– Pressemitteilung AfD-Fraktion im Niedersächsischen Landtag vom 23.01.2019 –

„Wäre es aktuell nicht eher in der Verantwortung der islamischen Staaten, sich um ihre syrischen Glaubensbrüder zu kümmern?“, fragt Jens Ahrends (MdL).

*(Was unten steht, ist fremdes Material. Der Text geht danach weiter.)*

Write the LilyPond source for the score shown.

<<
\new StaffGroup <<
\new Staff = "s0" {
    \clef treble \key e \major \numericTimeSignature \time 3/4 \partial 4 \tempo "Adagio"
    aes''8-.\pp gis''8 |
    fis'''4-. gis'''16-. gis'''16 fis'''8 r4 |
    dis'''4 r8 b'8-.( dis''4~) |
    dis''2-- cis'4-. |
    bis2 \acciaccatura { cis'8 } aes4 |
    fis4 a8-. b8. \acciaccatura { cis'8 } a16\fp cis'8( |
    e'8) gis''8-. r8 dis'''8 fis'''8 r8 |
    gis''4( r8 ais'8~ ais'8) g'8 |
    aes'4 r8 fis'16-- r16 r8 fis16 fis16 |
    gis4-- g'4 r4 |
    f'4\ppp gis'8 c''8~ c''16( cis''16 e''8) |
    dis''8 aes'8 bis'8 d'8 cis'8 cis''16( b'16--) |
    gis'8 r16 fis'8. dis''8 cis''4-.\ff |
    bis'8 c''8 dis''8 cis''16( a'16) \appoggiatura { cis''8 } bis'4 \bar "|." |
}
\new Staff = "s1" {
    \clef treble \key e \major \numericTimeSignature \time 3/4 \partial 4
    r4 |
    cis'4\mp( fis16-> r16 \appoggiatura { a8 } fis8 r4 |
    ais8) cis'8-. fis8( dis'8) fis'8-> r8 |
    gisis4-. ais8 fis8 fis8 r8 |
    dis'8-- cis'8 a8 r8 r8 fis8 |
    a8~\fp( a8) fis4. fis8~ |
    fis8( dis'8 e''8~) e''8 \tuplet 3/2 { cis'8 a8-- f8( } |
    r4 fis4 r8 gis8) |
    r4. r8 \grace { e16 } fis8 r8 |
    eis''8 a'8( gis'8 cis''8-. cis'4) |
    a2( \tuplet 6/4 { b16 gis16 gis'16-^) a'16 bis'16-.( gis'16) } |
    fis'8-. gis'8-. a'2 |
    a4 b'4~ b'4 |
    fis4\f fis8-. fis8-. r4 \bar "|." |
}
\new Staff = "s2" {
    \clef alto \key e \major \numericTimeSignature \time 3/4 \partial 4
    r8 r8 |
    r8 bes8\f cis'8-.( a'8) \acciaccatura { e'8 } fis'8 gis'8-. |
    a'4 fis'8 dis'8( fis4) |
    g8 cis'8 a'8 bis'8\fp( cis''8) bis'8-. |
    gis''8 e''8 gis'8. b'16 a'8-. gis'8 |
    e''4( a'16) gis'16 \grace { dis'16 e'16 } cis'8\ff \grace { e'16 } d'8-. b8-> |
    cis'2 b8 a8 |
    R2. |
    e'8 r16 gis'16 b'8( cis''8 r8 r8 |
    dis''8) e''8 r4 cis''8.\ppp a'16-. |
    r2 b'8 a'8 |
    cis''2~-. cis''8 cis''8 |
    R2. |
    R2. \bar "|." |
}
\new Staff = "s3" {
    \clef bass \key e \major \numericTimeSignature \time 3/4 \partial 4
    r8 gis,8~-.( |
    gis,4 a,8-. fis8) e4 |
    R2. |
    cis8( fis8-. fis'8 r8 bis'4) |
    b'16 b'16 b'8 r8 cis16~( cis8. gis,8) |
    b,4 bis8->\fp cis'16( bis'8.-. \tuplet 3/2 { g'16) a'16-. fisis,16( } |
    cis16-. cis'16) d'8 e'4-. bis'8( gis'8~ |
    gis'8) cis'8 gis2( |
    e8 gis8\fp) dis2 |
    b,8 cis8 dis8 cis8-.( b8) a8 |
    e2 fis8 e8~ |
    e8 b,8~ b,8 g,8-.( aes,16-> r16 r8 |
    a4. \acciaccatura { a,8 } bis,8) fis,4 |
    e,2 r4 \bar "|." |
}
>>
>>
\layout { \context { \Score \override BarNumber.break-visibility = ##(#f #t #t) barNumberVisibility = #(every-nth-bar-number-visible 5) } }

Die AfD-Fraktion im Niedersächsischen Landtag plädiert dafür, syrischen Kriegsflüchtlingen vor allem in der Region zu helfen und die dortigen Aufnahmeländer zu unterstützen. „Die Zivilbevölkerung ist in Syrien zu schützen, und auch die Flüchtlingslager in Jordanien, im Libanon und in der Türkei sollten unterstützt werden, damit es den Menschen dort, in der unmittelbaren Nähe ihrer Heimat, gutgeht“, sagte Jens Ahrends, AfD-Abgeordneter und innenpolitischer Sprecher der Fraktion, zu dem von der Fraktion Bündnis 90/Die Grünen eingebrachten Thema mit dem Titel „Zivilbevölkerung in Syrien schützen – niedersächsischer Verantwortung gerecht werden“ heute im Parlament. Hierbei stünden die EU, Deutschland, aber auch andere Länder aus humanitären Gründen in der Pflicht. „Hilfe vor Ort ist dabei der richtige Weg, zumal mit dem Geld, was wir dort in Jordanien, dem Libanon oder der Türkei ausgeben, 20 bis 40 Mal so vielen Menschen geholfen werden kann wie mit derselben Summe hier in Deutschland“, so Ahrends. Es sei daher der falsche Weg, Menschen aus Syrien nach Deutschland zu holen, zumal sie nach Ende aller Kampfhandlungen Deutschland sowieso wieder verlassen müssten. Und mittlerweile sei der Krieg in weiten Teilen des Landes bereits beendet. Zudem appelliert Ahrends in seiner Rede an die Bündnisgrünen, benachbarte Länder wie Saudi-Arabien, Katar, Oman und die Vereinigten Arabischen Emiraten, die sich allesamt nicht an der Aufnahme von syrischen Flüchtlingen beteiligten, an deren Verantwortung zu erinnern, zumal es sich bei den Syrern um Menschen aus demselben Kulturkreis und oftmals derselben Religionszugehörigkeit handele. „Wäre es aktuell nicht eher in der Verantwortung der islamischen Staaten, sich um ihre syrischen Glaubensbrüder zu kümmern?“, fragt Ahrends. Deutschland und auch Niedersachsen hätten in der Vergangenheit bereits sehr viel für Syrien und die Syrer geleistet, „daher sehen wir unsere Verantwortung nun eher darin, Hilfsangebote in den Nachbarländern finanziell zu unterstützen und die Rückkehr der Syrer in ihre Heimat vorzubereiten“, betont Ahrends.